Exercise data below:
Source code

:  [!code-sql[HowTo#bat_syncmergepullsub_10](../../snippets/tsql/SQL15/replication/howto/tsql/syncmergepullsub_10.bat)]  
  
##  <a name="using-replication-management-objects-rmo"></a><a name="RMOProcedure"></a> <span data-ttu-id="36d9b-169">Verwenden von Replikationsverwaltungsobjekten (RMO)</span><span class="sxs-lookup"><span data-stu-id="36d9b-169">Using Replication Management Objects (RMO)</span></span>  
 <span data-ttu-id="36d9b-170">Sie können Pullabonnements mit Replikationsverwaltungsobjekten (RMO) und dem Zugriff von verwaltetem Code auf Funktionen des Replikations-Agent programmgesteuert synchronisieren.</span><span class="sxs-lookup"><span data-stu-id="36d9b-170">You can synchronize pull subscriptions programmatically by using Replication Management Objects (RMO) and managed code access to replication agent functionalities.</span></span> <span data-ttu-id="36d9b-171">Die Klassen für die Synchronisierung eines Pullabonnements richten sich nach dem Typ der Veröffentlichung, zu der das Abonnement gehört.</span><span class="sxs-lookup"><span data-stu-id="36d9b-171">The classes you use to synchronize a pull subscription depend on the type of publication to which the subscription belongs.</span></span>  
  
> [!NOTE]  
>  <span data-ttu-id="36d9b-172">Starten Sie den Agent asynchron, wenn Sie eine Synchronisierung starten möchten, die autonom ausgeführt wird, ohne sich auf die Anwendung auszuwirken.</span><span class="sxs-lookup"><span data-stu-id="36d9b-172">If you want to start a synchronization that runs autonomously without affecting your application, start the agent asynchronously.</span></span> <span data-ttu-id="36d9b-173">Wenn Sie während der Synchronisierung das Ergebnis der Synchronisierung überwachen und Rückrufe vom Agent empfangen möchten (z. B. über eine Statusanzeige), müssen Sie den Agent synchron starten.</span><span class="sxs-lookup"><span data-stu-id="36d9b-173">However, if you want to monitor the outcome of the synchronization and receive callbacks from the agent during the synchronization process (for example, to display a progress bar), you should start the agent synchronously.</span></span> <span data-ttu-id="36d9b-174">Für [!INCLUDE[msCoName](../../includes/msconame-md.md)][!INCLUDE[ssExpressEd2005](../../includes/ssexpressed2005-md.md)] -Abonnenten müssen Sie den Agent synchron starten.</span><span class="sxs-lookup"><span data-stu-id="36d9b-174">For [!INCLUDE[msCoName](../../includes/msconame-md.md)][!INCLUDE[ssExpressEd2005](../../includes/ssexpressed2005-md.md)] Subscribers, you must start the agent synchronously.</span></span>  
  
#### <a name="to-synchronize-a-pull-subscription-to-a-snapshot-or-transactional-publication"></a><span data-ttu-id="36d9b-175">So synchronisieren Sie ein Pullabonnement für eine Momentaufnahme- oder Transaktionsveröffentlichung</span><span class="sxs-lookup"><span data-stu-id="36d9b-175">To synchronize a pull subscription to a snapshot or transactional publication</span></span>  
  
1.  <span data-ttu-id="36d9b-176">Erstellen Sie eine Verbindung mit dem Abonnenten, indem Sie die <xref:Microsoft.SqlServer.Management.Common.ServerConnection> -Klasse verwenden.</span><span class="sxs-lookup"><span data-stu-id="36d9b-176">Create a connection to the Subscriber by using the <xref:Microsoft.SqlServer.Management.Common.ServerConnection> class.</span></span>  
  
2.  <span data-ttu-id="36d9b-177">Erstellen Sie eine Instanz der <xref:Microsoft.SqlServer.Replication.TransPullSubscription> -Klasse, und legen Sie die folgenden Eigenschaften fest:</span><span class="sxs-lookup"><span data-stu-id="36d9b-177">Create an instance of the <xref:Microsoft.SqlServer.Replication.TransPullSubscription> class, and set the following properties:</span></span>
End of Exercise data.
What needs to be done:
List every line in the data above that contains the string "Eigenschaften", matching case exactly.

Output of the task:
2.  <span data-ttu-id="36d9b-177">Erstellen Sie eine Instanz der <xref:Microsoft.SqlServer.Replication.TransPullSubscription> -Klasse, und legen Sie die folgenden Eigenschaften fest:</span><span class="sxs-lookup"><span data-stu-id="36d9b-177">Create an instance of the <xref:Microsoft.SqlServer.Replication.TransPullSubscription> class, and set the following properties:</span></span>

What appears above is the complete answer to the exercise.